Je ne savais pas quoi acheter ce jour-là comme bouquin dans la petite librairie de ma petite ville. A vrai dire c'est plutôt une Maison de la presse, qui a récemment ouvert un coin librairie, depuis que la véritable a fermé ses portes. Dommage ! En parcourant les nouveautés, je tombe sur celui du bon docteur Bernard Debré. Shanghai, la mythique, celle qui mélange occident et orient. A la lecture, c'est une longue replongée dans l'histoire de cette ville. Lecture transversale et c'est la déception. Non pas que je suis un fin connaisseur, mais une semaine auparavant, Arte s'était longuement épenché sur cette ville, qualifié de poumon économique et culturel de la Chine. Rien de nouveau sous les tropiques. Il se borne à de la redite : un peu d'histoire, un peu d'urbanisme et quelques grands éléments sur les moeurs et les coutumes de Shanghai.

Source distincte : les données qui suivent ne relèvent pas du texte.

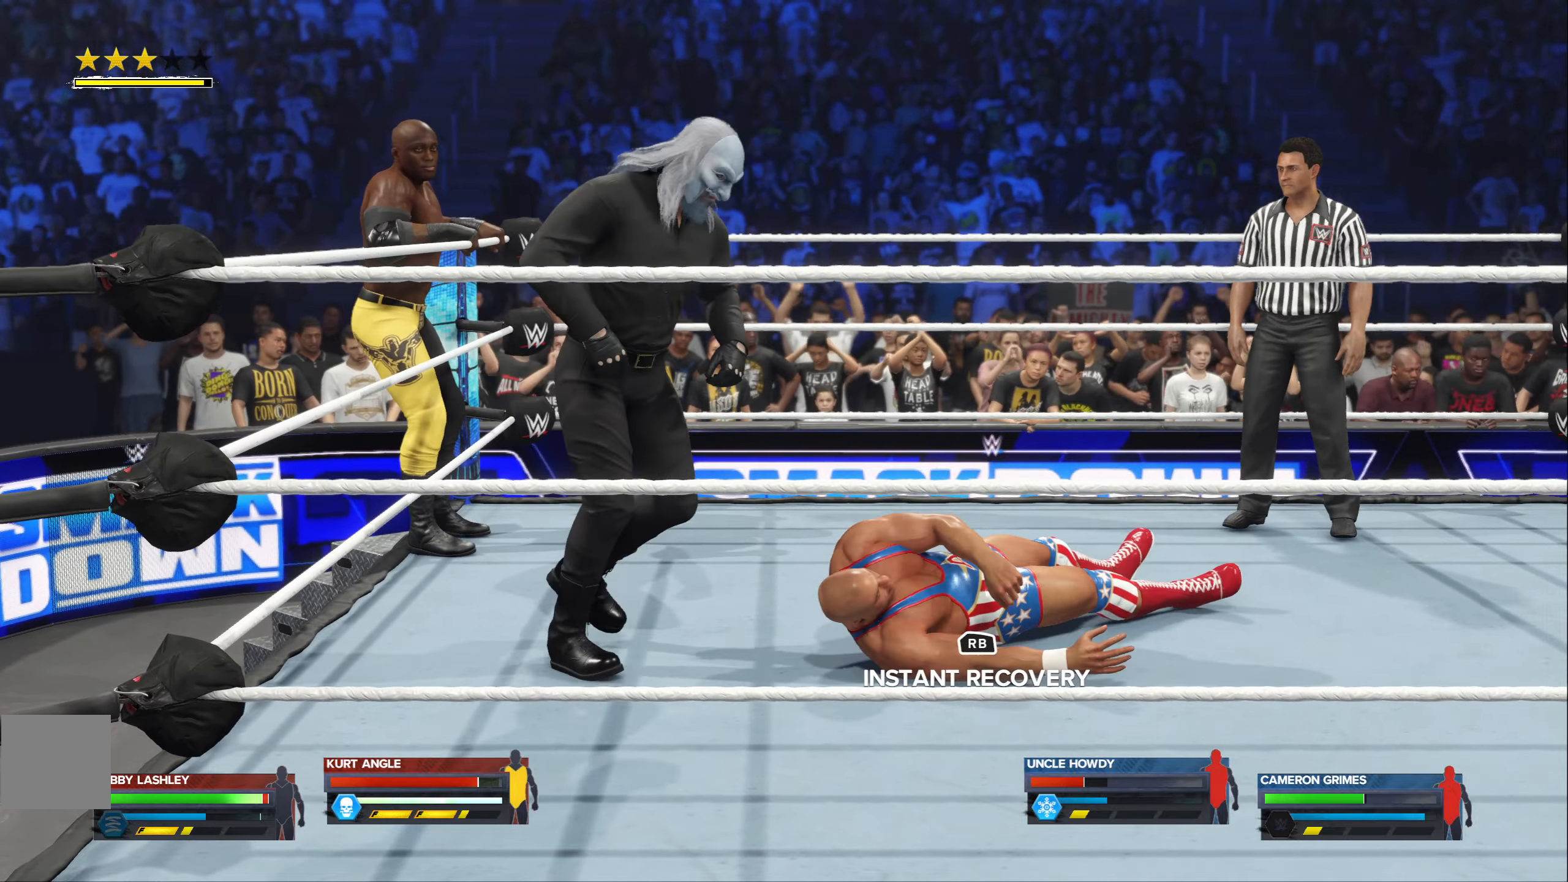
{"buttons": [], "left_stick": "right", "right_stick": "center", "events": [[100, "Y", "up"]]}
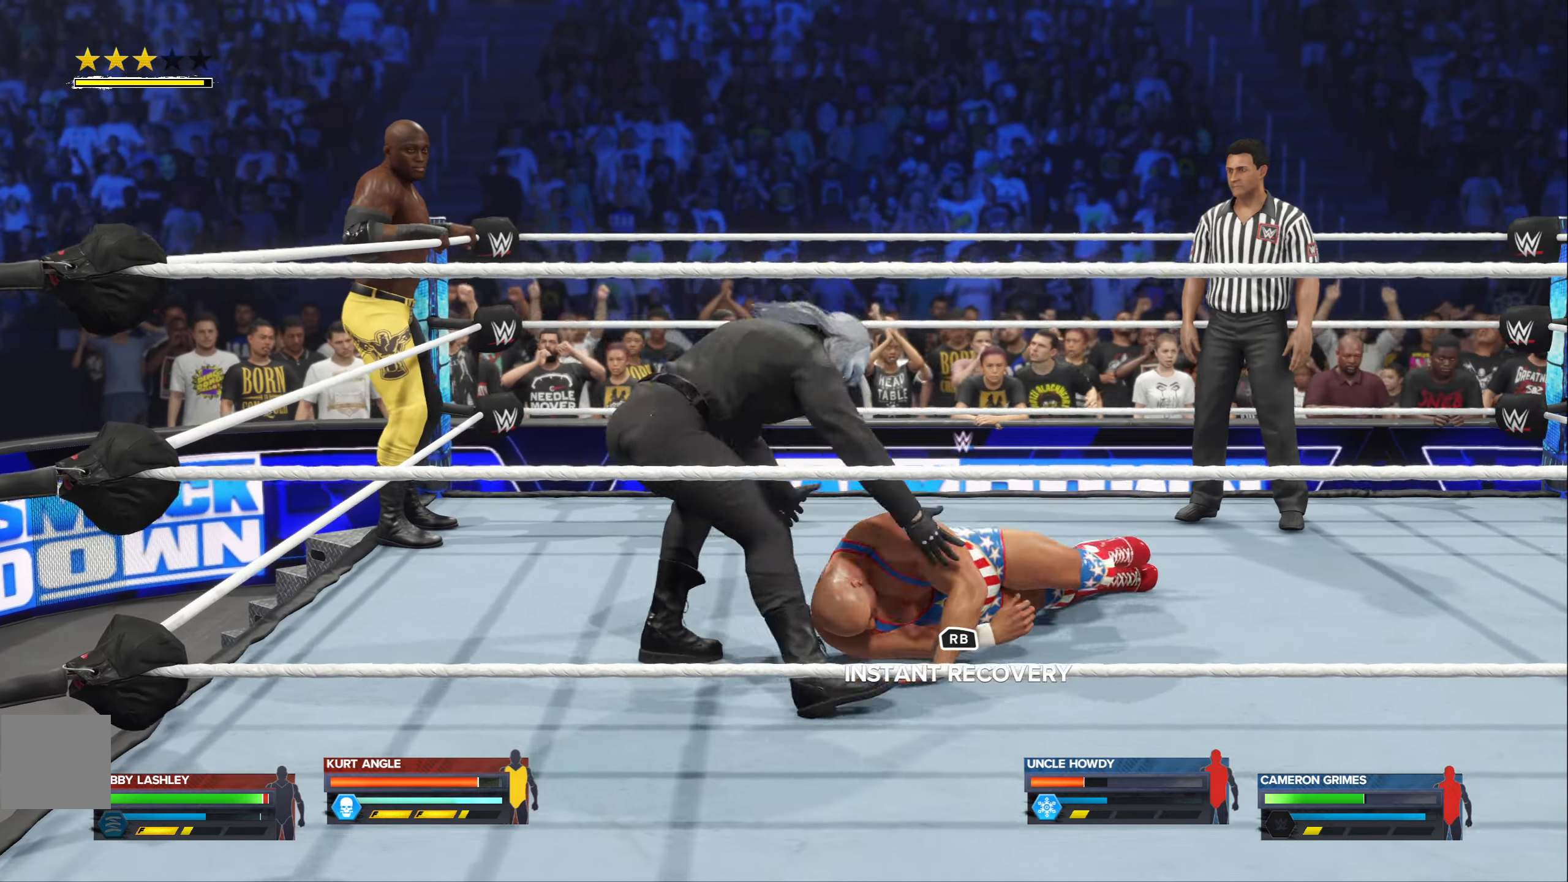
{"buttons": ["X"], "left_stick": "right", "right_stick": "center", "events": [[100, "Y", "down"], [183, "Y", "up"], [216, "X", "down"], [350, "X", "up"], [433, "X", "down"], [450, "Y", "down"], [483, "Y", "up"]]}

Résultat : je ne l'ai pas acheté. Mais bon, pour les non-connaisseurs, il peut se révéler intéressant. Du moins comme plaquette de présentation pour un guide de voyage ou comme manuel. Et encore je conseille le Lonely Planet ou le Routard. Et moi qui croyait que voyager c'était de vivre des histoires... Je crois bien qu'il va falloir me déplacer à la capitale, parce que en Anjou, c'est vraiment trop galère. Même pas un pauvre assimil du chinois.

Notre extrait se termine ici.